- _What you are asked to do_: Only one span of the listing below should come back. It runs from the line with "left eye: (320, 87)" through the line with "left wrist: (1063, 459)", and each of its lines must be reproduced exactly.

*** Data to use ***

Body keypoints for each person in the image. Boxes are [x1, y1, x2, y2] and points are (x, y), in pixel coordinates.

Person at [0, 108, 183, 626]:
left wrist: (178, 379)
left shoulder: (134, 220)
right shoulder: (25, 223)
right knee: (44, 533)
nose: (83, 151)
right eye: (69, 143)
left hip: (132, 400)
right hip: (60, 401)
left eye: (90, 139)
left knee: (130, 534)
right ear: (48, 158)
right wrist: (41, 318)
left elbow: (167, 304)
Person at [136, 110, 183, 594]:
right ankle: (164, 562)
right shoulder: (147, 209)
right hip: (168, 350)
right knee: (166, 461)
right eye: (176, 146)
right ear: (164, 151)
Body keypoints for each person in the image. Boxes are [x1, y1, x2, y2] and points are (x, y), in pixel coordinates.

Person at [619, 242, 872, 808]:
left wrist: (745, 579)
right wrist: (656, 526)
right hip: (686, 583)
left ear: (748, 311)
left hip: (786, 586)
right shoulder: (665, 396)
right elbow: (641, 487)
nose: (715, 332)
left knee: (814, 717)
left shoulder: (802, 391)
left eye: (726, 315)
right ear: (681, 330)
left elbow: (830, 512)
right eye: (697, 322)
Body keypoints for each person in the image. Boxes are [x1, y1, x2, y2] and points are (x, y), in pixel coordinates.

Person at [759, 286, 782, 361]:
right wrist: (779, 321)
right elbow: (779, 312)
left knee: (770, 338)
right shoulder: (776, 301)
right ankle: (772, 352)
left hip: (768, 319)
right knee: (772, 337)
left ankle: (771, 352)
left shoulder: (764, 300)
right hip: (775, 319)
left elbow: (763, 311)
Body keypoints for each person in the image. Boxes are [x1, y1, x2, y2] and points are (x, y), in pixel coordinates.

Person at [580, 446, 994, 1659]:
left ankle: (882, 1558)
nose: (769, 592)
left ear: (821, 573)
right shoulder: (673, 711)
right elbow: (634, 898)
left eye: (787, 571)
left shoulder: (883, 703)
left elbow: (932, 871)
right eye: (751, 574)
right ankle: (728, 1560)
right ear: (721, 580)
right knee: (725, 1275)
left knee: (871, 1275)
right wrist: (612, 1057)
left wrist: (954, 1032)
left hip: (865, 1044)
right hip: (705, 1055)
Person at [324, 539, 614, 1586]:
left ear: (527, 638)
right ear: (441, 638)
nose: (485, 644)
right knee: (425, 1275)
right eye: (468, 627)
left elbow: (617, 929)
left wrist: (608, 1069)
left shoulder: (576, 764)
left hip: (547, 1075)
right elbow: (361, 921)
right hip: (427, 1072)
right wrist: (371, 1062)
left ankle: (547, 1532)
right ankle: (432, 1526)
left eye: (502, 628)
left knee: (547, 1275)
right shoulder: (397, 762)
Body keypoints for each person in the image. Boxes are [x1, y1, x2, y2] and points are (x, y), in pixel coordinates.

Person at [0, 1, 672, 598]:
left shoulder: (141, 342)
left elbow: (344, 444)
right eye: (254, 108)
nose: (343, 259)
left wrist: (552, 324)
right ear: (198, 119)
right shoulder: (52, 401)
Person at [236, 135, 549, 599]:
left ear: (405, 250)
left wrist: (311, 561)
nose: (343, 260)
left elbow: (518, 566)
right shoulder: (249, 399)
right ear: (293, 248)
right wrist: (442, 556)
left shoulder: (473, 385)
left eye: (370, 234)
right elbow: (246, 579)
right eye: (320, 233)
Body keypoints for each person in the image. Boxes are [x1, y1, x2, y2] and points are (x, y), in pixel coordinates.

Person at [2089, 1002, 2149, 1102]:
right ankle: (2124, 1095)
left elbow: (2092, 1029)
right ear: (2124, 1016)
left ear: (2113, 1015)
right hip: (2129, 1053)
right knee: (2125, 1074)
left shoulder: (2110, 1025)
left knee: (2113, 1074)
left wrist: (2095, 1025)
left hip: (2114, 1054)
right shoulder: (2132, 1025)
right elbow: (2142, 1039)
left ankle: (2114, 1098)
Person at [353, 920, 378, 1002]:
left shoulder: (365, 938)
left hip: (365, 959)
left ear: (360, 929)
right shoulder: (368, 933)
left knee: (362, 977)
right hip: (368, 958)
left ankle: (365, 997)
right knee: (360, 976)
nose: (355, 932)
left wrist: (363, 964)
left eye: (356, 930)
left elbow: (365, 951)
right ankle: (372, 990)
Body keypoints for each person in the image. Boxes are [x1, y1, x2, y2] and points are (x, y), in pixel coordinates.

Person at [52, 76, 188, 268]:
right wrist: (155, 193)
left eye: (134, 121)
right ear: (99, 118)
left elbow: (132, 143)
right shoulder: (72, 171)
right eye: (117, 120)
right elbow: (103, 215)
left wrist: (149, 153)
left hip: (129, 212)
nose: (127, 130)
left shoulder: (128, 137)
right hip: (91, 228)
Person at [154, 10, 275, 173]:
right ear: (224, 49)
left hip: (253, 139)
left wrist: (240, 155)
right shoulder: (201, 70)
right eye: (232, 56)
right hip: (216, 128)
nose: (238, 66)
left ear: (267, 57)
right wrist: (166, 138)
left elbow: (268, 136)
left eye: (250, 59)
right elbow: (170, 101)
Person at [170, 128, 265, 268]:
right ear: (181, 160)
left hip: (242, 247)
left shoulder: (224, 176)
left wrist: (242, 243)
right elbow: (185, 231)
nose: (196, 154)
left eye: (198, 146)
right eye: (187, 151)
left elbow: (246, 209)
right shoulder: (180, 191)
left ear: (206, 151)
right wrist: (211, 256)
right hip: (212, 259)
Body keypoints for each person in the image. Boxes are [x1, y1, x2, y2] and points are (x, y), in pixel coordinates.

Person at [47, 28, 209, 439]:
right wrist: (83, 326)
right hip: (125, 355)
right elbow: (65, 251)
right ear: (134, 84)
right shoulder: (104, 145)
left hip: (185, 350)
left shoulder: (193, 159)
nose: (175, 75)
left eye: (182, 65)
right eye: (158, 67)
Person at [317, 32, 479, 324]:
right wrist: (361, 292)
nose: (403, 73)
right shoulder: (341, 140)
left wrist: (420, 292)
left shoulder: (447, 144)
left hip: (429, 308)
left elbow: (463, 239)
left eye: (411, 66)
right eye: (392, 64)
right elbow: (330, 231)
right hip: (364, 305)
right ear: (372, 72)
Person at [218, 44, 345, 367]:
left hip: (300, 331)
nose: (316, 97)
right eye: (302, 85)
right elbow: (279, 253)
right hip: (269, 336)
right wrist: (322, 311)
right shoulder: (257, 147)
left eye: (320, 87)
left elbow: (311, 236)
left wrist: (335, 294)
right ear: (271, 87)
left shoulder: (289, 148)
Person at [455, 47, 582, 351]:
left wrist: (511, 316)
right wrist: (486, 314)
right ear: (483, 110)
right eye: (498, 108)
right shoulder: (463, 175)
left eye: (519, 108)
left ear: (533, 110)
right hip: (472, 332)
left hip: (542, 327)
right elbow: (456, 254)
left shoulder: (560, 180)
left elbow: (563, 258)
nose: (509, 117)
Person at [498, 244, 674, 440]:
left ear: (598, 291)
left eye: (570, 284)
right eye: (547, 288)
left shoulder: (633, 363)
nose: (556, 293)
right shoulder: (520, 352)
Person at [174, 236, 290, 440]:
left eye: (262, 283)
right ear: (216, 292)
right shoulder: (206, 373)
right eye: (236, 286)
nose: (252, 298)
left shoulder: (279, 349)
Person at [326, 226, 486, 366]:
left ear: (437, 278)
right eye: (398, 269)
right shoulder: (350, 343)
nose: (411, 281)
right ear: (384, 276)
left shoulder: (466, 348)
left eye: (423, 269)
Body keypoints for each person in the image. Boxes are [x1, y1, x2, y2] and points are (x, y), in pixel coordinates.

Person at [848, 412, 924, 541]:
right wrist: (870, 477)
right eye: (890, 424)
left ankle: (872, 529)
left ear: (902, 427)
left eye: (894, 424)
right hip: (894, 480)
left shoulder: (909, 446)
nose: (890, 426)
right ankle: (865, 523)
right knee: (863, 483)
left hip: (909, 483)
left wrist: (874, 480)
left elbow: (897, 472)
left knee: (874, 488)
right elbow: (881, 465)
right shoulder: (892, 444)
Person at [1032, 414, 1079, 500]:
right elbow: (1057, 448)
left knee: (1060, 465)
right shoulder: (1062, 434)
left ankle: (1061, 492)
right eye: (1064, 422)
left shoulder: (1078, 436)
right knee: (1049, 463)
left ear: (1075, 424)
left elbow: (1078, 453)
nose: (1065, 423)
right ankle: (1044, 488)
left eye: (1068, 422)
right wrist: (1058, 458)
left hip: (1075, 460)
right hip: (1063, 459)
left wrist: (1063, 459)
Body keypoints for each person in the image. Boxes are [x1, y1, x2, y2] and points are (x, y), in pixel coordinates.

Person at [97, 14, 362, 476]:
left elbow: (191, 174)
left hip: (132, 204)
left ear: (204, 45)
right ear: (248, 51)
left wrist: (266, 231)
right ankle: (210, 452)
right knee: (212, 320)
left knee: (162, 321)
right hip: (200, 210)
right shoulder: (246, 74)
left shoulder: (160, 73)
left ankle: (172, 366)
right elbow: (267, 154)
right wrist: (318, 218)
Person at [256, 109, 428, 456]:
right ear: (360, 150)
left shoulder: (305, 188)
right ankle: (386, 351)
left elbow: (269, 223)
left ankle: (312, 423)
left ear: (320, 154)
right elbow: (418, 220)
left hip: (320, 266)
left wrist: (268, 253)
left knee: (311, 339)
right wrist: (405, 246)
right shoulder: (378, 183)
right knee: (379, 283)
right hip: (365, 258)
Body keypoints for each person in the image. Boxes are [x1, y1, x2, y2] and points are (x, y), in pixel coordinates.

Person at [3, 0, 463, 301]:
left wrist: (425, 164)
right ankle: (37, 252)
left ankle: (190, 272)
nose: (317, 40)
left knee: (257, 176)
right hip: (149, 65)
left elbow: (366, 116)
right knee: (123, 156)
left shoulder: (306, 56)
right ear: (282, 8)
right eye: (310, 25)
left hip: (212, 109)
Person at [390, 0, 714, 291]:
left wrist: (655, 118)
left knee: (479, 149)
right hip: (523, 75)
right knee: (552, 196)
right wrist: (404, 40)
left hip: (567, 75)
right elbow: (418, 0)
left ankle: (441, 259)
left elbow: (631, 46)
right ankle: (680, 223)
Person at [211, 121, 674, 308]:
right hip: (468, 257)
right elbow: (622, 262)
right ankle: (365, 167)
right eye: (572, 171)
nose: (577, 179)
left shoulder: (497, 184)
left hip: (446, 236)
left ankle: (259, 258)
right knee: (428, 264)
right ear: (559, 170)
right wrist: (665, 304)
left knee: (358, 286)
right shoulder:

***

- _Final answer_:
left eye: (320, 87)
left elbow: (311, 236)
left wrist: (335, 294)
right ear: (271, 87)
left shoulder: (289, 148)
Person at [455, 47, 582, 351]:
left wrist: (511, 316)
right wrist: (486, 314)
right ear: (483, 110)
right eye: (498, 108)
right shoulder: (463, 175)
left eye: (519, 108)
left ear: (533, 110)
right hip: (472, 332)
left hip: (542, 327)
right elbow: (456, 254)
left shoulder: (560, 180)
left elbow: (563, 258)
nose: (509, 117)
Person at [498, 244, 674, 440]:
left ear: (598, 291)
left eye: (570, 284)
right eye: (547, 288)
left shoulder: (633, 363)
nose: (556, 293)
right shoulder: (520, 352)
Person at [174, 236, 290, 440]:
left eye: (262, 283)
right ear: (216, 292)
right shoulder: (206, 373)
right eye: (236, 286)
nose: (252, 298)
left shoulder: (279, 349)
Person at [326, 226, 486, 366]:
left ear: (437, 278)
right eye: (398, 269)
right shoulder: (350, 343)
nose: (411, 281)
right ear: (384, 276)
left shoulder: (466, 348)
left eye: (423, 269)
Body keypoints for each person in the image. Boxes are [x1, y1, x2, y2] and points are (x, y), in pixel coordinates.

Person at [848, 412, 924, 541]:
right wrist: (870, 477)
right eye: (890, 424)
left ankle: (872, 529)
left ear: (902, 427)
left eye: (894, 424)
right hip: (894, 480)
left shoulder: (909, 446)
nose: (890, 426)
right ankle: (865, 523)
right knee: (863, 483)
left hip: (909, 483)
left wrist: (874, 480)
left elbow: (897, 472)
left knee: (874, 488)
right elbow: (881, 465)
right shoulder: (892, 444)
Person at [1032, 414, 1079, 500]:
right elbow: (1057, 448)
left knee: (1060, 465)
right shoulder: (1062, 434)
left ankle: (1061, 492)
right eye: (1064, 422)
left shoulder: (1078, 436)
right knee: (1049, 463)
left ear: (1075, 424)
left elbow: (1078, 453)
nose: (1065, 423)
right ankle: (1044, 488)
left eye: (1068, 422)
right wrist: (1058, 458)
left hip: (1075, 460)
right hip: (1063, 459)
left wrist: (1063, 459)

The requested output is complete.